About this book
Chance continues to govern our lives in the 21st Century. From the genes we inherit and the environment into which we are born, to the lottery ticket we buy at the local store, much of life is a gamble. In business, education, travel, health, and marriage, we take chances in the hope of obtaining something better. Chance colors our lives with uncertainty, and so it is important to examine it and try to understand about how it operates in a number of different circumstances. Such understanding becomes simpler if we take some time to learn a little about probability, since probability is the natural language of uncertainty.
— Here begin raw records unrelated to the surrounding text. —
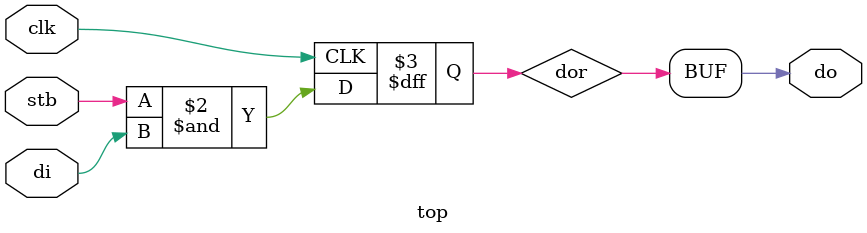
<source format=v>
module top(input clk, stb, di, output do);
    reg dor;
	always @(posedge clk) begin
	    dor <= stb & di;
	end
    assign do = dor;
endmodule


</source>
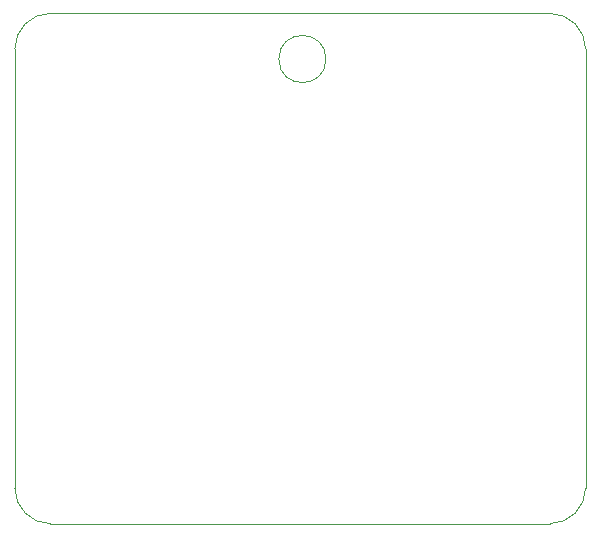
<source format=gbr>
%TF.GenerationSoftware,KiCad,Pcbnew,7.0.2*%
%TF.CreationDate,2024-01-29T22:05:24-05:00*%
%TF.ProjectId,dpx_perv_5x10-smt,6470785f-7065-4727-965f-357831302d73,rev?*%
%TF.SameCoordinates,Original*%
%TF.FileFunction,Profile,NP*%
%FSLAX46Y46*%
G04 Gerber Fmt 4.6, Leading zero omitted, Abs format (unit mm)*
G04 Created by KiCad (PCBNEW 7.0.2) date 2024-01-29 22:05:24*
%MOMM*%
%LPD*%
G01*
G04 APERTURE LIST*
%TA.AperFunction,Profile*%
%ADD10C,0.100000*%
%TD*%
G04 APERTURE END LIST*
D10*
X89215000Y-32725000D02*
G75*
G03*
X86215000Y-29725000I-3000000J0D01*
G01*
X40900000Y-69925000D02*
X40900000Y-32725000D01*
X86215000Y-72925000D02*
G75*
G03*
X89215000Y-69925000I0J3000000D01*
G01*
X43900000Y-29725000D02*
G75*
G03*
X40900000Y-32725000I0J-3000000D01*
G01*
X67240000Y-33590000D02*
G75*
G03*
X67240000Y-33590000I-2000000J0D01*
G01*
X86215000Y-72925000D02*
X43900000Y-72925000D01*
X40900000Y-69925000D02*
G75*
G03*
X43900000Y-72925000I3000000J0D01*
G01*
X43900000Y-29725000D02*
X86215000Y-29725000D01*
X89215000Y-32725000D02*
X89215000Y-69925000D01*
M02*

</source>
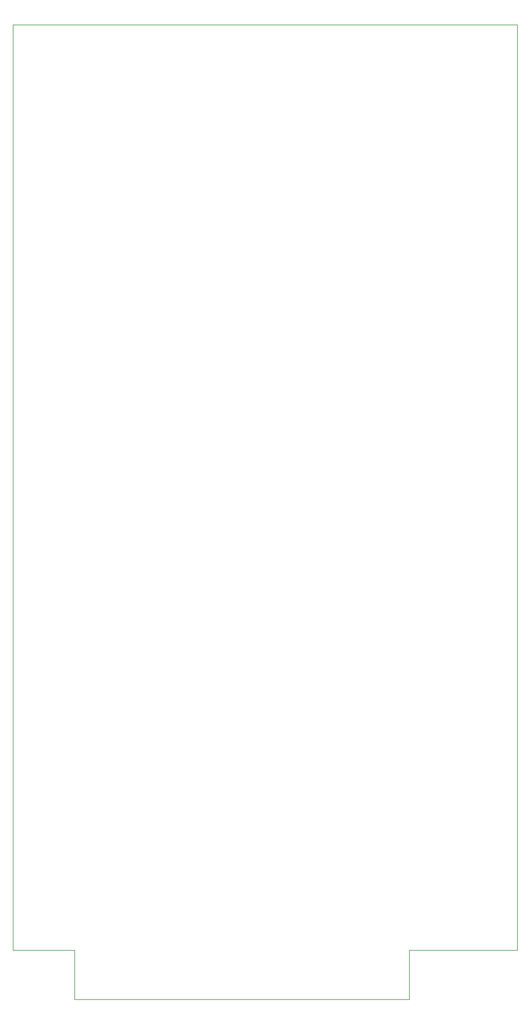
<source format=gm1>
%TF.GenerationSoftware,KiCad,Pcbnew,(6.0.0)*%
%TF.CreationDate,2022-03-13T19:33:12-04:00*%
%TF.ProjectId,Northstar Protoboard,4e6f7274-6873-4746-9172-2050726f746f,rev?*%
%TF.SameCoordinates,Original*%
%TF.FileFunction,Profile,NP*%
%FSLAX46Y46*%
G04 Gerber Fmt 4.6, Leading zero omitted, Abs format (unit mm)*
G04 Created by KiCad (PCBNEW (6.0.0)) date 2022-03-13 19:33:12*
%MOMM*%
%LPD*%
G01*
G04 APERTURE LIST*
%TA.AperFunction,Profile*%
%ADD10C,0.100000*%
%TD*%
%TA.AperFunction,Profile*%
%ADD11C,0.120000*%
%TD*%
G04 APERTURE END LIST*
D10*
X56542000Y-161036000D02*
X56542000Y-21126000D01*
X56542000Y-21126000D02*
X132842000Y-21126000D01*
X132842000Y-161036000D02*
X132842000Y-21126000D01*
X132842000Y-161036000D02*
X116492000Y-161036000D01*
X65842000Y-161036000D02*
X56542000Y-161036000D01*
D11*
%TO.C,J1*%
X65842000Y-168436000D02*
X65842000Y-161036000D01*
X116492000Y-168436000D02*
X65842000Y-168436000D01*
X116492000Y-168436000D02*
X116492000Y-161036000D01*
%TD*%
M02*

</source>
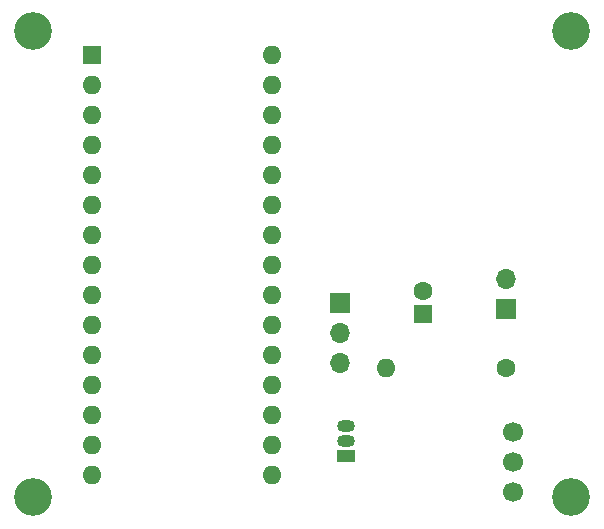
<source format=gbs>
%TF.GenerationSoftware,KiCad,Pcbnew,(5.1.10)-1*%
%TF.CreationDate,2021-11-22T17:18:02+01:00*%
%TF.ProjectId,termostat,7465726d-6f73-4746-9174-2e6b69636164,rev?*%
%TF.SameCoordinates,Original*%
%TF.FileFunction,Soldermask,Bot*%
%TF.FilePolarity,Negative*%
%FSLAX46Y46*%
G04 Gerber Fmt 4.6, Leading zero omitted, Abs format (unit mm)*
G04 Created by KiCad (PCBNEW (5.1.10)-1) date 2021-11-22 17:18:02*
%MOMM*%
%LPD*%
G01*
G04 APERTURE LIST*
%ADD10C,3.200000*%
%ADD11C,1.700000*%
%ADD12O,1.700000X1.700000*%
%ADD13R,1.700000X1.700000*%
%ADD14O,1.600000X1.600000*%
%ADD15R,1.600000X1.600000*%
%ADD16R,1.500000X1.050000*%
%ADD17O,1.500000X1.050000*%
%ADD18C,1.600000*%
G04 APERTURE END LIST*
D10*
X170500000Y-116000000D03*
X170500000Y-76500000D03*
X125000000Y-116000000D03*
X125000000Y-76500000D03*
D11*
X165630000Y-110460000D03*
X165630000Y-113000000D03*
X165630000Y-115540000D03*
D12*
X151000000Y-104580000D03*
X151000000Y-102040000D03*
D13*
X151000000Y-99500000D03*
D14*
X145240000Y-114060000D03*
X130000000Y-114060000D03*
X145240000Y-78500000D03*
X130000000Y-111520000D03*
X145240000Y-81040000D03*
X130000000Y-108980000D03*
X145240000Y-83580000D03*
X130000000Y-106440000D03*
X145240000Y-86120000D03*
X130000000Y-103900000D03*
X145240000Y-88660000D03*
X130000000Y-101360000D03*
X145240000Y-91200000D03*
X130000000Y-98820000D03*
X145240000Y-93740000D03*
X130000000Y-96280000D03*
X145240000Y-96280000D03*
X130000000Y-93740000D03*
X145240000Y-98820000D03*
X130000000Y-91200000D03*
X145240000Y-101360000D03*
X130000000Y-88660000D03*
X145240000Y-103900000D03*
X130000000Y-86120000D03*
X145240000Y-106440000D03*
X130000000Y-83580000D03*
X145240000Y-108980000D03*
X130000000Y-81040000D03*
X145240000Y-111520000D03*
D15*
X130000000Y-78500000D03*
D16*
X151500000Y-112500000D03*
D17*
X151500000Y-109960000D03*
X151500000Y-111230000D03*
D14*
X154840000Y-105000000D03*
D18*
X165000000Y-105000000D03*
D12*
X165000000Y-97460000D03*
D13*
X165000000Y-100000000D03*
D18*
X158000000Y-98500000D03*
D15*
X158000000Y-100500000D03*
M02*

</source>
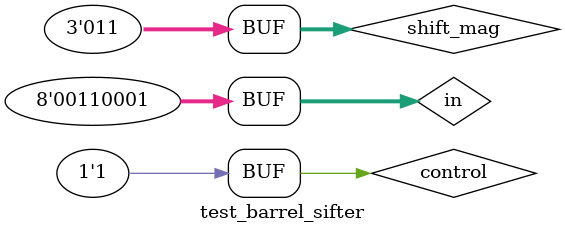
<source format=v>
`timescale 1ns / 1ps


module test_barrel_sifter;

	// Inputs
	reg [7:0] in;
	reg [2:0] shift_mag;
	reg control;

	// Outputs
	wire [7:0] out;

	// Instantiate the Unit Under Test (UUT)
	barrel_shift_register uut (
		.in(in), 
		.shift_mag(shift_mag), 
		.control(control), 
		.out(out)
	);

	initial begin
		// Initialize Inputs
		in = 0;
		shift_mag = 0;
		control = 0;

		// Wait 100 ns for global reset to finish
		#100;
		
		in = 124;
		shift_mag = 2;
		control = 0;
		#100;
		
		in = 100;
		shift_mag = 1;
		control = 1;
		#100;
		
		in = 52;
		shift_mag = 3;
		control = 0;
		#100;
		
		in = 14;
		shift_mag = 0;
		control = 0;
		#100;
		
		in = 49;
		shift_mag = 3;
		control = 1;
		#100;
        
		// Add stimulus here

	end
      
endmodule


</source>
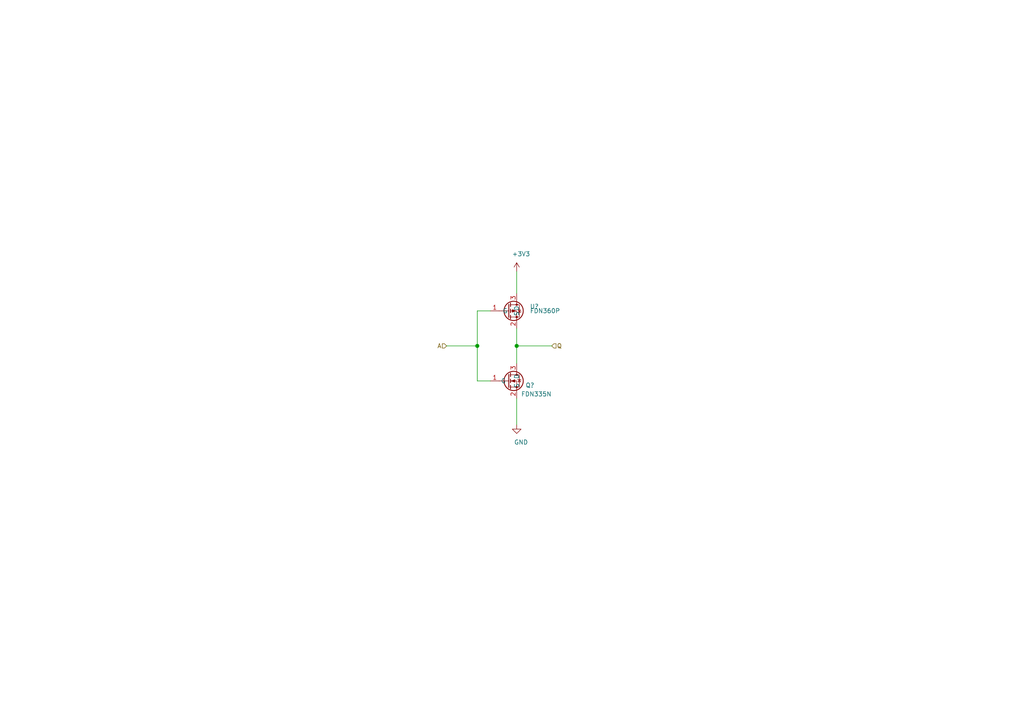
<source format=kicad_sch>
(kicad_sch (version 20200828) (generator eeschema)

  (page 5 34)

  (paper "A4")

  

  (junction (at 138.43 100.33) (diameter 1.016) (color 0 0 0 0))
  (junction (at 149.86 100.33) (diameter 1.016) (color 0 0 0 0))

  (wire (pts (xy 129.54 100.33) (xy 138.43 100.33))
    (stroke (width 0) (type solid) (color 0 0 0 0))
  )
  (wire (pts (xy 138.43 90.17) (xy 138.43 100.33))
    (stroke (width 0) (type solid) (color 0 0 0 0))
  )
  (wire (pts (xy 138.43 100.33) (xy 138.43 110.49))
    (stroke (width 0) (type solid) (color 0 0 0 0))
  )
  (wire (pts (xy 138.43 110.49) (xy 142.24 110.49))
    (stroke (width 0) (type solid) (color 0 0 0 0))
  )
  (wire (pts (xy 142.24 90.17) (xy 138.43 90.17))
    (stroke (width 0) (type solid) (color 0 0 0 0))
  )
  (wire (pts (xy 149.86 78.74) (xy 149.86 85.09))
    (stroke (width 0) (type solid) (color 0 0 0 0))
  )
  (wire (pts (xy 149.86 95.25) (xy 149.86 100.33))
    (stroke (width 0) (type solid) (color 0 0 0 0))
  )
  (wire (pts (xy 149.86 100.33) (xy 149.86 105.41))
    (stroke (width 0) (type solid) (color 0 0 0 0))
  )
  (wire (pts (xy 149.86 100.33) (xy 160.02 100.33))
    (stroke (width 0) (type solid) (color 0 0 0 0))
  )
  (wire (pts (xy 149.86 115.57) (xy 149.86 123.19))
    (stroke (width 0) (type solid) (color 0 0 0 0))
  )

  (hierarchical_label "A" (shape input) (at 129.54 100.33 180)
    (effects (font (size 1.27 1.27)) (justify right))
  )
  (hierarchical_label "Q" (shape input) (at 160.02 100.33 0)
    (effects (font (size 1.27 1.27)) (justify left))
  )

  (symbol (lib_id "power:+3V3") (at 149.86 78.74 0)
    (in_bom yes) (on_board yes)
    (uuid "31299f6c-8eea-46c3-a8e6-cbbf71e0bed8")
    (property "Reference" "#PWR?" (id 0) (at 149.86 82.55 0)
      (effects (font (size 1.27 1.27)) hide)
    )
    (property "Value" "+3V3" (id 1) (at 151.13 73.66 0))
    (property "Footprint" "" (id 2) (at 149.86 78.74 0)
      (effects (font (size 1.27 1.27)) hide)
    )
    (property "Datasheet" "" (id 3) (at 149.86 78.74 0)
      (effects (font (size 1.27 1.27)) hide)
    )
  )

  (symbol (lib_id "power:GND") (at 149.86 123.19 0)
    (in_bom yes) (on_board yes)
    (uuid "62c56074-125a-485a-969d-136a3a8c5cdf")
    (property "Reference" "#PWR?" (id 0) (at 149.86 129.54 0)
      (effects (font (size 1.27 1.27)) hide)
    )
    (property "Value" "GND" (id 1) (at 151.13 128.27 0))
    (property "Footprint" "" (id 2) (at 149.86 123.19 0)
      (effects (font (size 1.27 1.27)) hide)
    )
    (property "Datasheet" "" (id 3) (at 149.86 123.19 0)
      (effects (font (size 1.27 1.27)) hide)
    )
  )

  (symbol (lib_id "Custom_Transistors:FDN360P") (at 149.86 90.17 0)
    (in_bom yes) (on_board yes)
    (uuid "47f34f01-cb91-44e7-9814-bb16d9876f82")
    (property "Reference" "U?" (id 0) (at 153.67 88.9 0)
      (effects (font (size 1.27 1.27)) (justify left))
    )
    (property "Value" "FDN360P" (id 1) (at 153.67 90.17 0)
      (effects (font (size 1.27 1.27)) (justify left))
    )
    (property "Footprint" "Package_TO_SOT_SMD:SOT-23" (id 2) (at 177.8 101.6 0)
      (effects (font (size 1.27 1.27)) hide)
    )
    (property "Datasheet" "" (id 3) (at 177.8 101.6 0)
      (effects (font (size 1.27 1.27)) hide)
    )
  )

  (symbol (lib_id "Custom_Transistors:FDN335N") (at 149.86 110.49 0)
    (in_bom yes) (on_board yes)
    (uuid "eba777eb-aa2a-4ae5-88e4-1ede9796b086")
    (property "Reference" "Q?" (id 0) (at 152.4 111.76 0)
      (effects (font (size 1.27 1.27)) (justify left))
    )
    (property "Value" "FDN335N" (id 1) (at 151.13 114.3 0)
      (effects (font (size 1.27 1.27)) (justify left))
    )
    (property "Footprint" "Package_TO_SOT_SMD:SOT-23" (id 2) (at 159.385 124.46 0)
      (effects (font (size 1.27 1.27)) hide)
    )
    (property "Datasheet" "https://datasheet.lcsc.com/szlcsc/ON-Semicon-ON-FDN335N_C241804.pdf" (id 3) (at 159.385 124.46 0)
      (effects (font (size 1.27 1.27)) hide)
    )
  )
)

</source>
This second edition of Chance Rules again recounts the story of chance through history and the various ways it impacts on our lives. Here you can read about the earliest gamblers who thought that the fall of the dice was controlled by the gods, as well as the modern geneticist and quantum theory researcher trying to integrate aspects of probability into their chosen speciality. Example included in the first addition such as the infamous Monty Hall problem, tossing coins, coincidences, horse racing, birthdays and babies remain, often with an expanded discussion, in this edition. Additional material in the second edition includes, a probabilistic explanation of why things were better when you were younger, consideration of whether you can use probability to prove the existence of God, how long you may have to wait to win the lottery, some court room dramas, predicting the future, and how evolution scores over creationism. Chance Rules lets you learn about probability without complex mathematics.
Brian Everitt is Professor Emeritus at King's College, London. He is the author of over 50 books on statistics.